TEXT SEGMENT
Theater Review: “I Was Most Alive With You” — Ambition is Not Enough

The effort to merge Deaf culture with the Book of Job becomes too much a burden for Craig Lucas’s family melodrama to bear.

I Was Most Alive With You, written and directed by Craig Lucas. Staged by the Huntington Theatre Company at the Calderwood Pavilion at the Boston Center for the Arts, Boston, MA, through June 26.

Russell Harvard and Nancy E. Carroll in the Huntington Theatre Company production of "I Was Most Alive With You."

Russell Harvard and Nancy E. Carroll in the Huntington Theatre Company production of “I Was Most Alive With You.” Photo: T Charles Erickson.

By Joann Green Breuer

Craig Lucas, graduate of Boston University, author of Prelude to a Kiss and Reckless, among other plays, certainly has an idea for his new play I Was Most Alive with You.

DATA SEGMENT

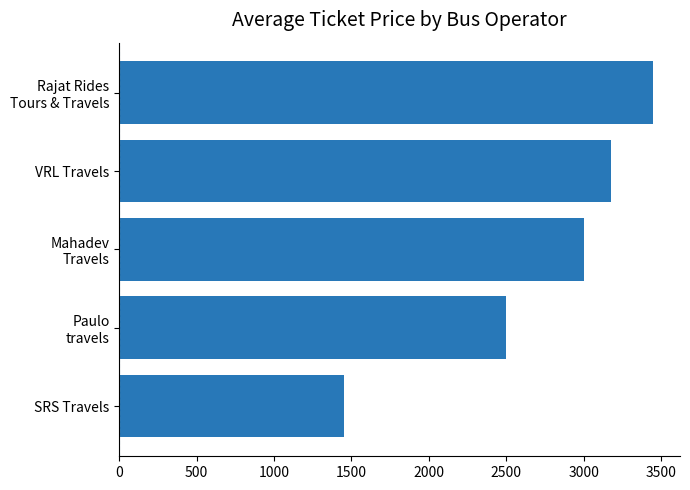

What is the maximum value shown in the chart?

3450.0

EXERCISE REQUIREMENTS
Answer these from the theater review above:
(a) Through what date is the production staged?
(b) Who wrote the review?
(c) Which university did Craig Lucas graduate from?

ANSWER BELOW
(a) June 26
(b) Joann Green Breuer
(c) Boston University